One does not meet a flying whale every day. I was thrilled to read Behemoth, the sequel to Scott Westerfeld’s Leviathan wherein the flying whaleship returns for more adventures.
Behemoth opens where Leviathan left off. Prince Alek and his Austrians are aboard the English living airship Leviathan, having collaborated and escaped their last perilous situation. The British do not trust the Austrians, as there is a war on between their respective countries. Dylan Sharp, the midshipman who is really a girl named Deryn in disguise, has developed a crush on the fugitive prince. Dr. Barlow, the inscrutable scientist, still has both of them caring for her mysterious eggs. The Leviathan motors toward Istanbul, intending to convince the sultan of the Ottoman Empire to stay out of the war. Of course, nothing goes as planned.

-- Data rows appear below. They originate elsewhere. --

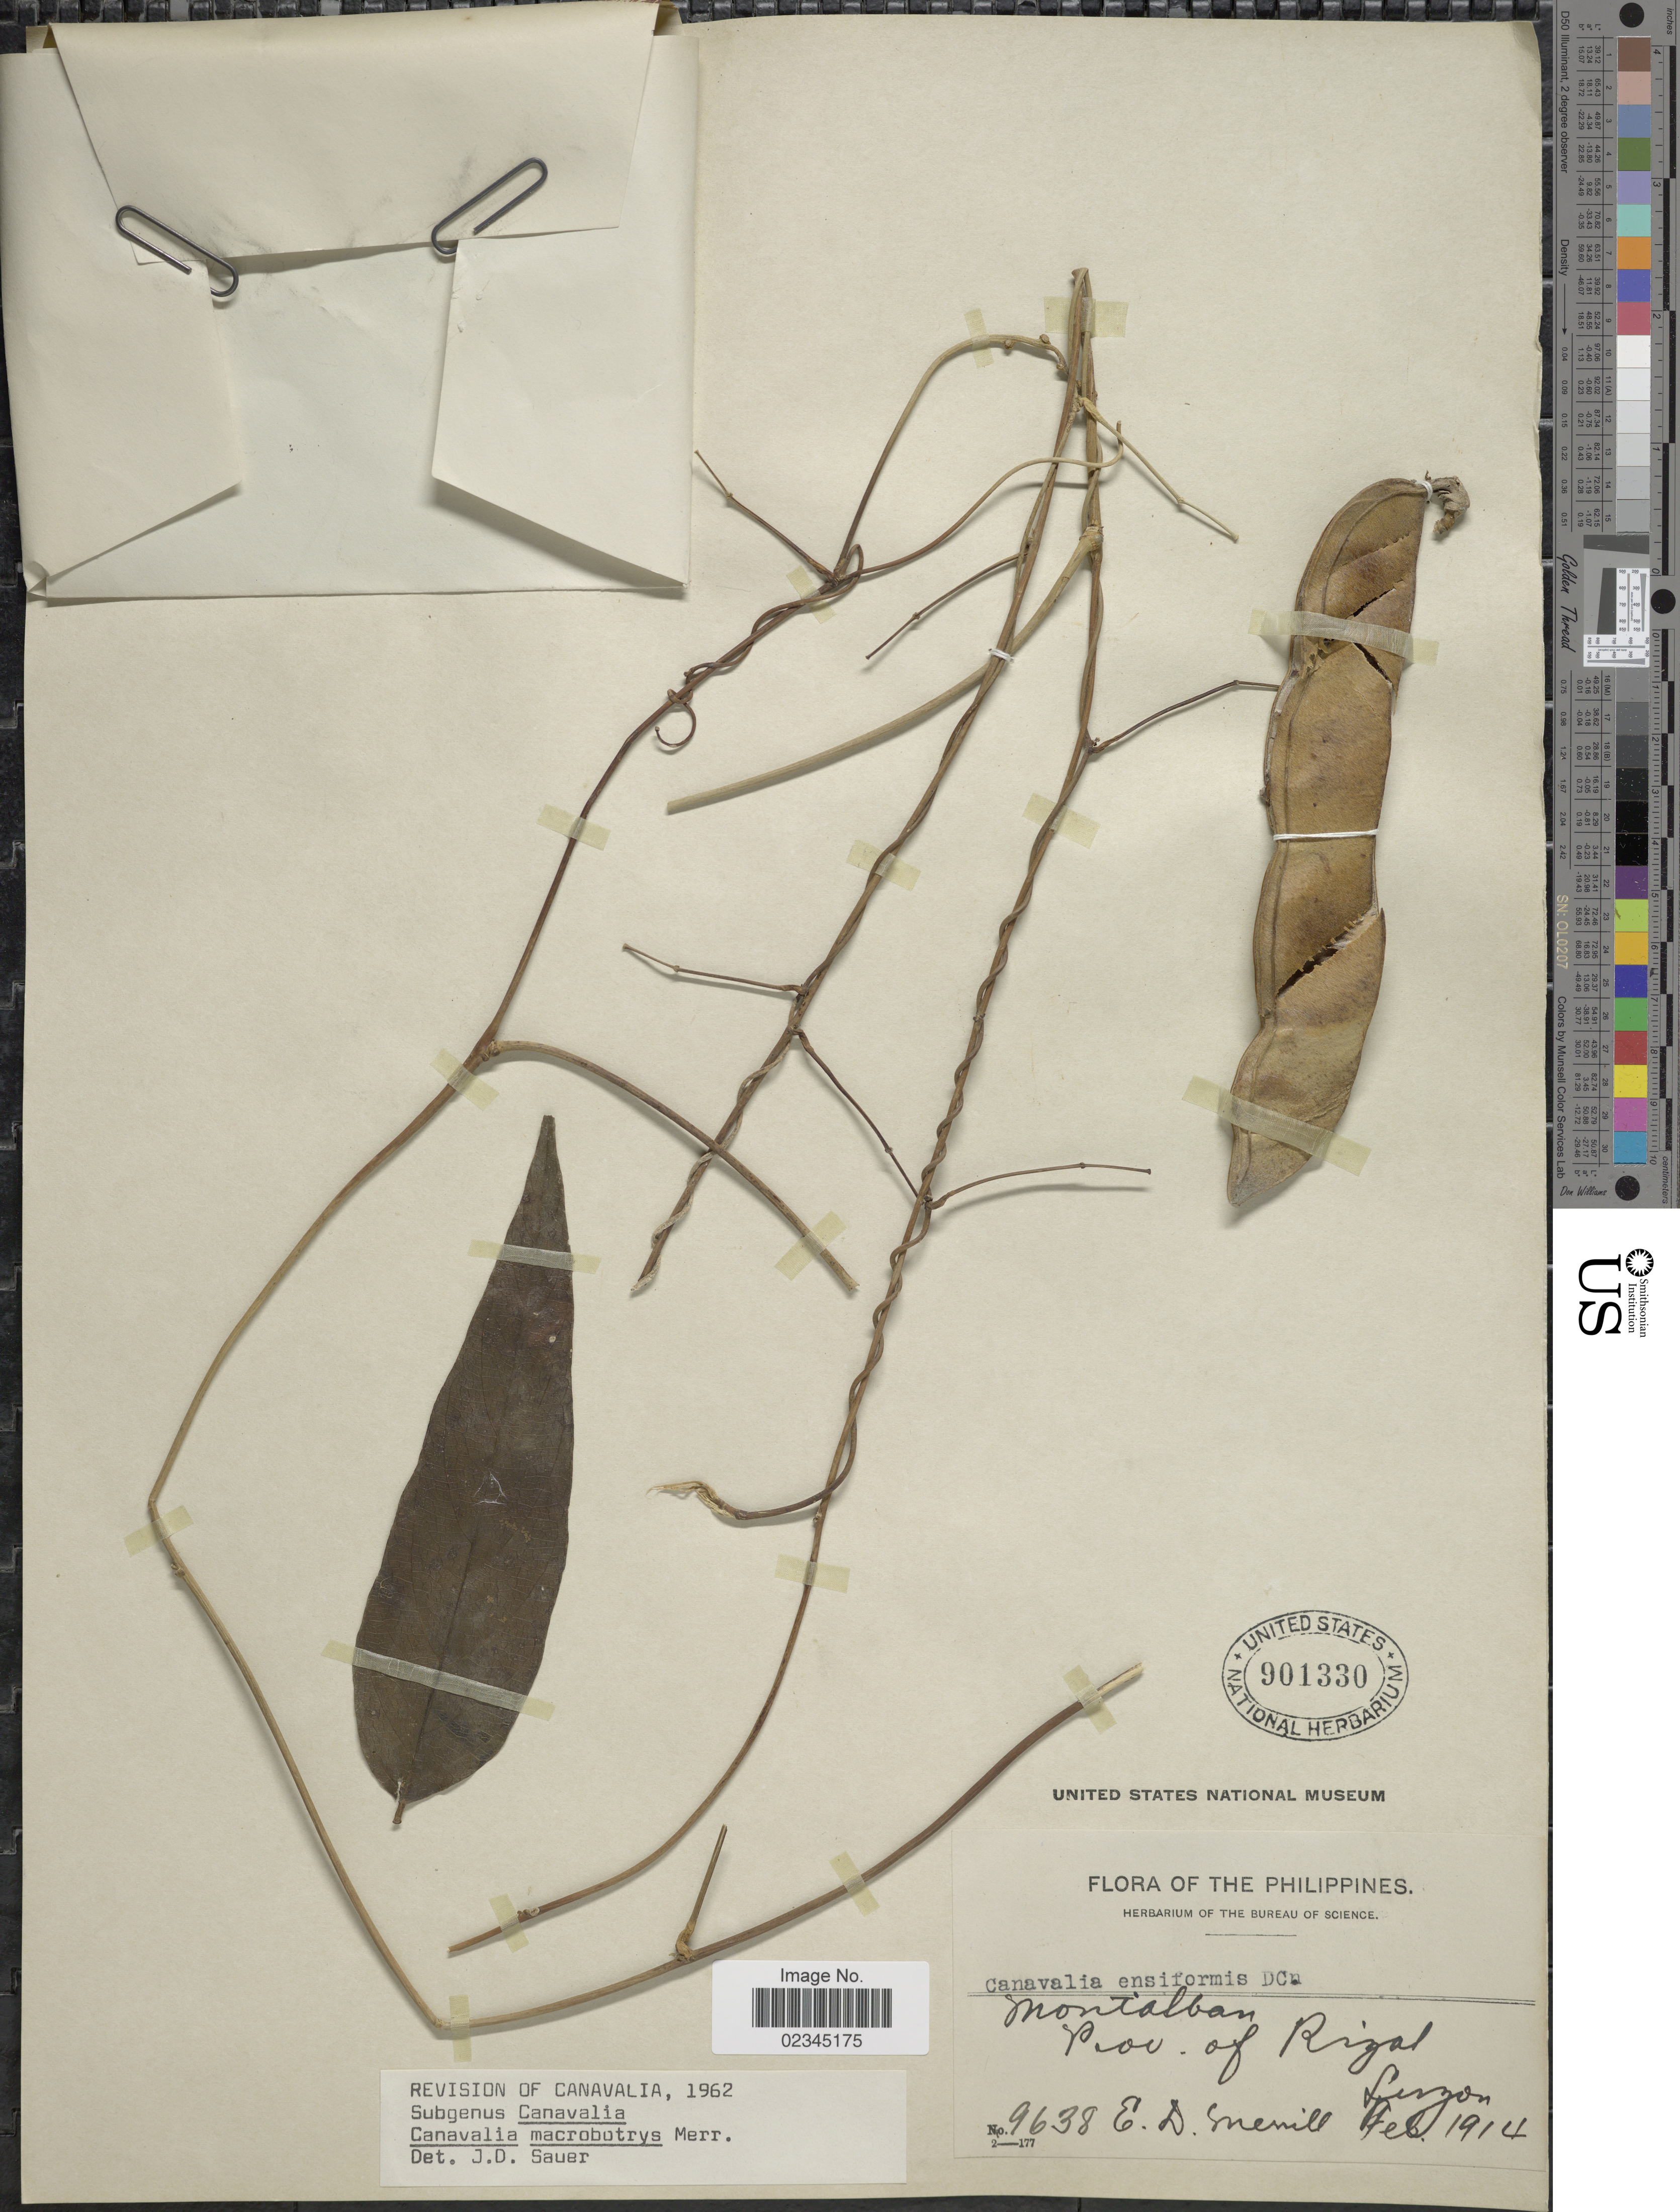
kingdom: Plantae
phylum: Tracheophyta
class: Magnoliopsida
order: Fabales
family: Fabaceae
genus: Canavalia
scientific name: Canavalia macrobotrys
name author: Merr.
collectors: E. D. Merrill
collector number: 9638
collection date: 1914-02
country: Philippines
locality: Montpellier, Prov. of Rizal. Luzon.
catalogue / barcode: US 901330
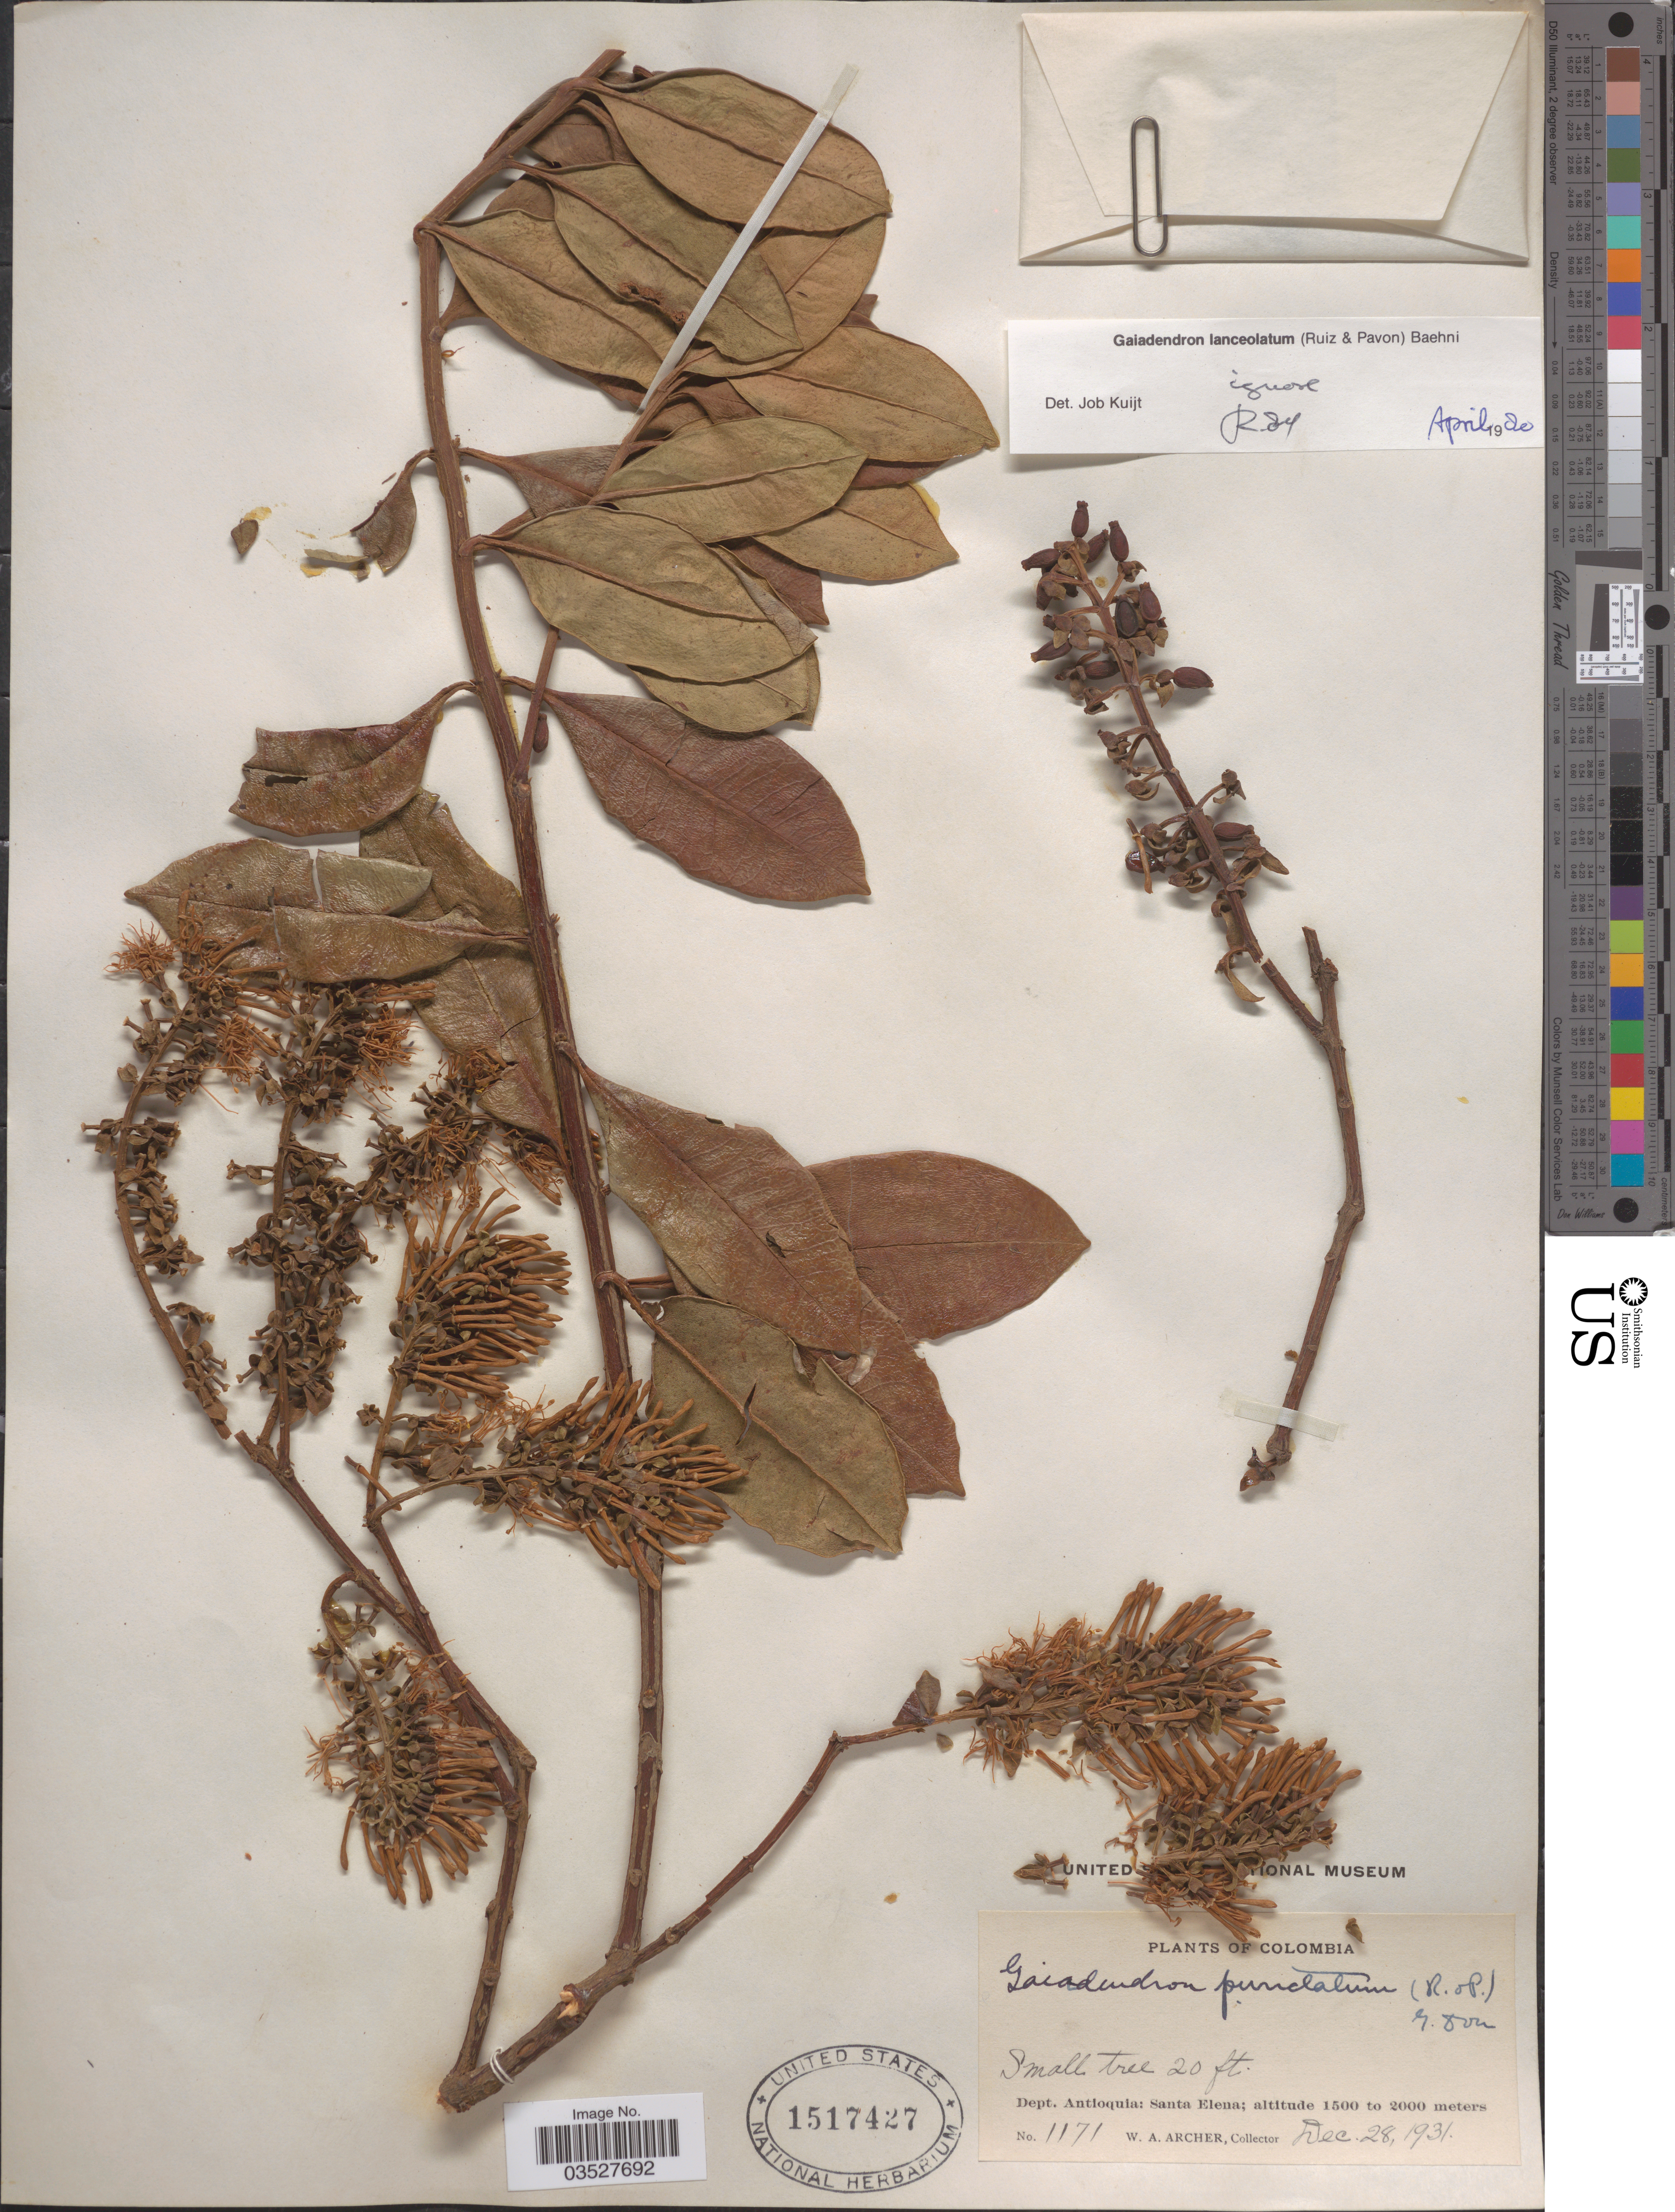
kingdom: Plantae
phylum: Tracheophyta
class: Magnoliopsida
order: Santalales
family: Loranthaceae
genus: Gaiadendron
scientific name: Gaiadendron punctatum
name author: (Ruiz & Pav.) G. Don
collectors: W. Archer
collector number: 1171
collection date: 1931-12-28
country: Colombia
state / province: Antioquia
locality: Dept. Antioquia: Santa Elena.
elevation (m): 1500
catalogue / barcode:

Alek escapes the increasingly suspicious English, but must leave some of his men behind. The Germans have a secret weapon meant to destroy the Leviathan. The gift of peace that Dr. Barlow offers the sultan is ruined. “Mr.” Sharp’s secret mission goes terribly wrong. Alek joins forces with revolutionaries, one of whom is an attractive young lady; the Germans chase him all over Istanbul; and to top it off, there’s an American reporter dogging their footsteps.
This being the second in a trilogy, the ending is unsettled and not exactly upbeat, just as it should be. I can’t wait to find out what happens in the third volume, Goliath.
The mad science is just as enchanting in this book as it was in the last one. Nay, even more so, because the mechanisms employed by the Ottoman Empire are entirely different from those in Germany and Austria. We even glimpse a society that uses both genetically manipulated animals and fantastic machinery.
Oh, and the illustrations! The illustrations have returned and are more amazing than they were in Leviathan. I adore every sketch by Keith Thompson. I loved how the art was more integrated into the text of this book. I would turn the page to find a German walking machine crawling past the bottom of my text and it was delightful! I rather miss illustrations. I wish they would put them into books for adults.
I give Behemoth four and a half gears out of five. Go to the nearest bookseller and obtain one immediately. No, wait, one must read Leviathan first or one will have no idea what is happening. Obtain them both!